Text under study:

Segment Open

Written by Zack Seckler
Edited by Sarah Lynn Knowles
Instead of listing the accomplishments of Albert Watson — the hundred plus covers for Vogue, the countless celebrity portraits, the armfuls of awards– it would be easier to simply state the obvious: he’s a photographic icon. For over forty years Watson has created such an abundance of memorable images that to look through his portfolio is analogous to viewing a diary of modern American culture.
From bare-chested supermodels to Andy Warhol holding a beach ball Albert Watson has shot almost every genre and every thing you can think of. He doesn’t have a signature look, a go-to setup, or a single anything. He’s always experimenting and constantly shooting. It’s this variety that has helped him endure through such a competitive industry for over forty years.
Interviewing Albert was such a treat. He’s an endless source for entertaining stories and sage advice. If you want to hear about how to direct Keith Richards on set, get Renee Zellweger to open up, or shoot Bob Dylan at Woodstock then read on.
Seckler: The photo industry is in such a different place now than when you first started. The competition is greater, technology has changed, the clients have changed… do you think it’s possible for people starting out today to attain the level of success that you’ve had throughout your career?

Segment Closed

Available data:
Segment Open

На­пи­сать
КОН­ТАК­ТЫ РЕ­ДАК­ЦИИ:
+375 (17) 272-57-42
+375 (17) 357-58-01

Segment Closed

Problem details: Substitute "pleasure" for "treat" and reproduce the stretch of the Albert Watson article from "From bare-chested supermodels" through "then read on.". The data comes from a separate source.

Result of this task:
From bare-chested supermodels to Andy Warhol holding a beach ball Albert Watson has shot almost every genre and every thing you can think of. He doesn’t have a signature look, a go-to setup, or a single anything. He’s always experimenting and constantly shooting. It’s this variety that has helped him endure through such a competitive industry for over forty years.
Interviewing Albert was such a pleasure. He’s an endless source for entertaining stories and sage advice. If you want to hear about how to direct Keith Richards on set, get Renee Zellweger to open up, or shoot Bob Dylan at Woodstock then read on.